_Text segment_

HAUNTED BY HER MUMMY
The Story of the Corpse of Queen Victoria’s Mother-in-Law
Queen Victoria’s mother-in-law is the only princess of the blood in modern times whose corpse may be said to have constituted a piece of drawing-room furniture for ten or 15 years after her death. Preserved in the form of a mummy, her dead body was dragged about over Europe. The casket in which the embalmed remains were contained was fashioned like a grand piano. It was always kept locked, although it occupied the most prominent place in the drawing-room of the sorrowing widower. The remains of the unfortunate lady were not finally laid to rest in the ducal vault at Gotha, beside her ancestors, until the house in which her husband resided had been broken into at night by men disguised as burglars, who, after chloroforming the owner, his wife and the members of his household, burst open the piano case and carried off its contents, the corpse of the once exquisitely beautiful reigning Duchess of Saxe-Coburg and Gotha.
In order to understand how the mother-in-law of Queen Victoria came to be subjected to treatment of this kind it is necessary to explain that the duchess, who had brought the duchy of Gotha, to which she was the sole heiress, as a dowry to her husband, the Duke of Saxe-Coburg, was shamefully used by the latter. The duke, a notorious drunkard and profligate and renowned for the brutality of his manners, practically deserted her about three years after the birth of her son Albert (afterwards Prince Consort of Great Britain) and established in her place in his palace a Polish favourite named Schimbowska, with whom he lived.
Indeed, she was the duchess in all but name. The imperial bundestag or federation of sovereign princes of the German empire felt impelled to interfere. But it was of no avail and finally the situation became so intolerable that the young duchess fled, being assisted in her escape by a young officer, Baron von Hanstein. Although it does not appear that the baron had ever been admitted to the intimacy of the duchess further than to help her leave the country, which any man in his position would have done, yet the duke at once brought suit for divorce against the duchess, naming the young officer as co-respondent. At the same time he dismissed the young man from the army and exiled him.

_Explore the material_
• 1. In the text about Queen Victoria's mother-in-law, what was the casket holding the embalmed remains made to look like?
• 2. Swap "young officer" for "junior officer" and rewrite everything in the text about Queen Victoria's mother-in-law from "Indeed, she was" down to "and exiled him.".
The data that comes next has no connection to the text about the corpse of Queen Victoria's mother-in-law.

_Data extract_
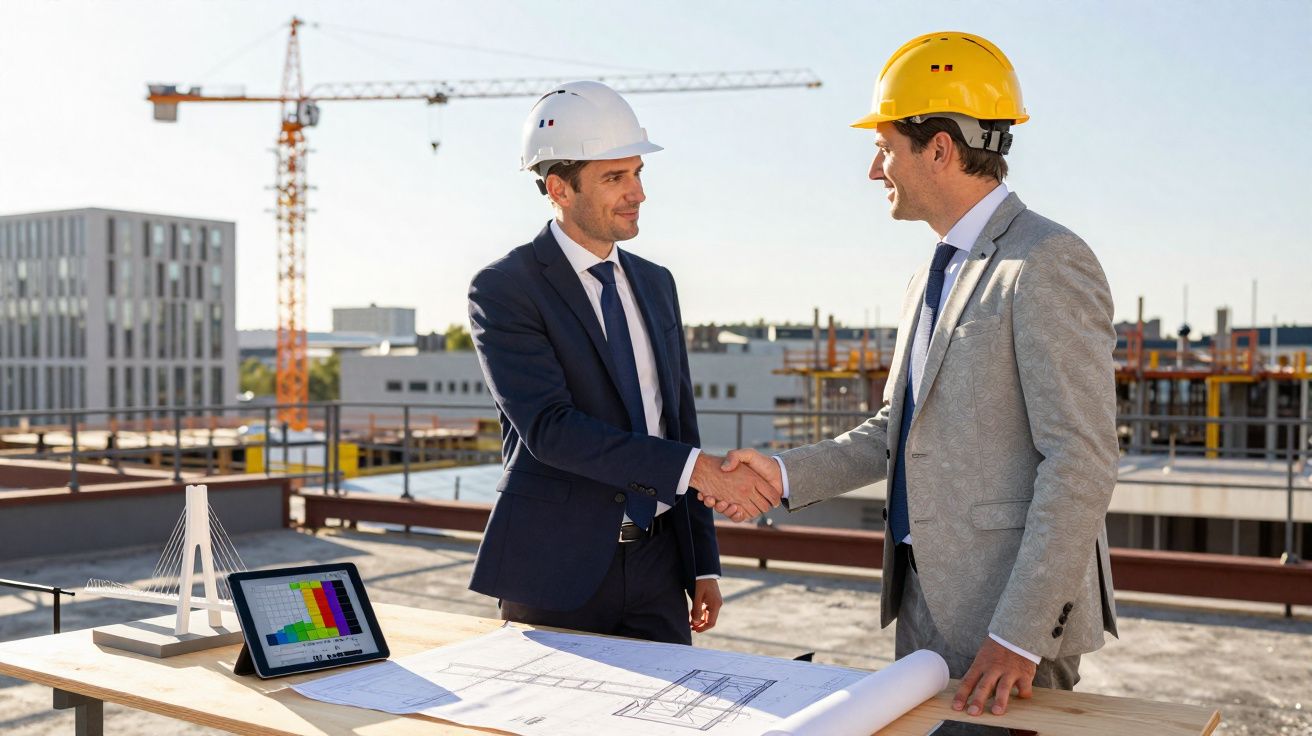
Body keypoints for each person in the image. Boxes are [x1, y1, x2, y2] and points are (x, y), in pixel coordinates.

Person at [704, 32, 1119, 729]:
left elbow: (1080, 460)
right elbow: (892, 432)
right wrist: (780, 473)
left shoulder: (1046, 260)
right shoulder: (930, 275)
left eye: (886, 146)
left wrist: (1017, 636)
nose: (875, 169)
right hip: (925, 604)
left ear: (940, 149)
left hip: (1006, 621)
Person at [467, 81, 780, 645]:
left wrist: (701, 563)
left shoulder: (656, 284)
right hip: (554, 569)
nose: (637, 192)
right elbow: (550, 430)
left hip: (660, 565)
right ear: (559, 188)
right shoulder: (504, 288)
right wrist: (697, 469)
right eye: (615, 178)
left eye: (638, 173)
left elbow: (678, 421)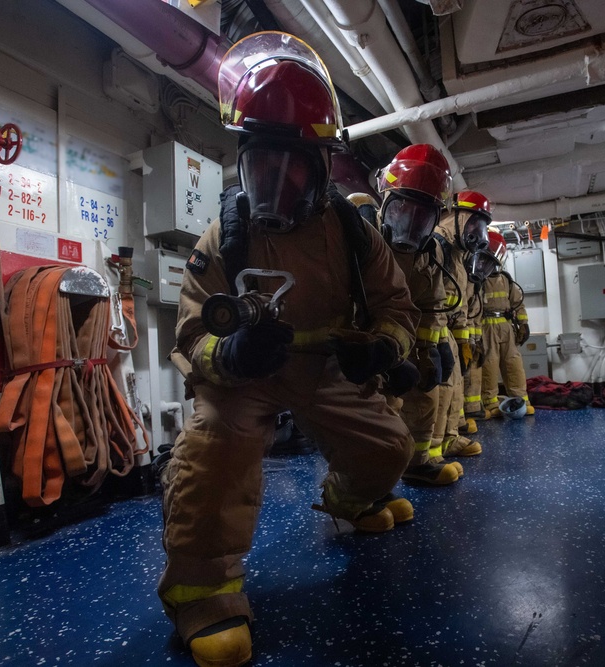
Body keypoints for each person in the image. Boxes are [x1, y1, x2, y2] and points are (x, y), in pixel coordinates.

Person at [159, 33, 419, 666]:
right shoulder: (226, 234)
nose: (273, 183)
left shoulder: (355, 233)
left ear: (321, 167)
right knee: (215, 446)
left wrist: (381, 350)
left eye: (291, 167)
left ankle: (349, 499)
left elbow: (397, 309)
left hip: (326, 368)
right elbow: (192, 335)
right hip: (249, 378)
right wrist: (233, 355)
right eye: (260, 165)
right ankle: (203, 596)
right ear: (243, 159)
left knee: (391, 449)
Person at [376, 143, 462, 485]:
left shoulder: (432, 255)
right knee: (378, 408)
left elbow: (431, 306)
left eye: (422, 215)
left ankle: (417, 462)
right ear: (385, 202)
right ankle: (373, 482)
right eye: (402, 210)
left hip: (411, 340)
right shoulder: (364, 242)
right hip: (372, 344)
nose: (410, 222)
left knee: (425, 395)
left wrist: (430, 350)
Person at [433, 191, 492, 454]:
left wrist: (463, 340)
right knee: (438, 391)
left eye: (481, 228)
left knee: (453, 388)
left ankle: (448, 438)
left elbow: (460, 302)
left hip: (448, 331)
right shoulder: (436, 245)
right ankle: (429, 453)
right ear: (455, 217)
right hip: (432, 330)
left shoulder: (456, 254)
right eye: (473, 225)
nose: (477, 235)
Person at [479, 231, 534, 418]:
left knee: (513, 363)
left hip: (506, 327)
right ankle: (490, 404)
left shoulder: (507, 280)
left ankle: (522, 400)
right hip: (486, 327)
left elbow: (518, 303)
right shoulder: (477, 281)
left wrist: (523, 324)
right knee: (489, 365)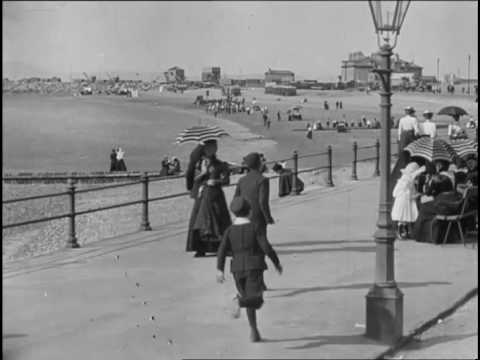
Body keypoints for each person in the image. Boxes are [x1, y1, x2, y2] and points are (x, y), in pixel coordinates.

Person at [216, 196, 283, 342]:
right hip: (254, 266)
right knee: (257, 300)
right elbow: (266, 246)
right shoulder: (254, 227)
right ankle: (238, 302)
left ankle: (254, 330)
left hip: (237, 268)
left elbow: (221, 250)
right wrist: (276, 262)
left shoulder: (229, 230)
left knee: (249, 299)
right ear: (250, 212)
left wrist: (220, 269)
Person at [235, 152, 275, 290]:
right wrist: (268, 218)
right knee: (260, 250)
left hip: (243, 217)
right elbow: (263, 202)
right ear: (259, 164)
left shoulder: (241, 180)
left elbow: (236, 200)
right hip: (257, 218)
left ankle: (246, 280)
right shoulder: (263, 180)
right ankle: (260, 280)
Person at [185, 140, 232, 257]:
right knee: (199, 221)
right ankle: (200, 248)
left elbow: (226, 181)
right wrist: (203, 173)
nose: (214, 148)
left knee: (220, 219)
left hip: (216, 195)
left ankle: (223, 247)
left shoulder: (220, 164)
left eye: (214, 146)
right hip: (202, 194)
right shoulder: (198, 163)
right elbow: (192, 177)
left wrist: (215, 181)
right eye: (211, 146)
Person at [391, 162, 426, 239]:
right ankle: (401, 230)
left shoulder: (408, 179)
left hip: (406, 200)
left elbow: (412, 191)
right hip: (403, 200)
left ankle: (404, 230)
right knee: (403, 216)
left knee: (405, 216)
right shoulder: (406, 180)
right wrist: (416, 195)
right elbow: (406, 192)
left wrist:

_Answers for the exercise_
• 1. A grand piano.

• 2.
Indeed, she was the duchess in all but name. The imperial bundestag or federation of sovereign princes of the German empire felt impelled to interfere. But it was of no avail and finally the situation became so intolerable that the young duchess fled, being assisted in her escape by a junior officer, Baron von Hanstein. Although it does not appear that the baron had ever been admitted to the intimacy of the duchess further than to help her leave the country, which any man in his position would have done, yet the duke at once brought suit for divorce against the duchess, naming the junior officer as co-respondent. At the same time he dismissed the young man from the army and exiled him.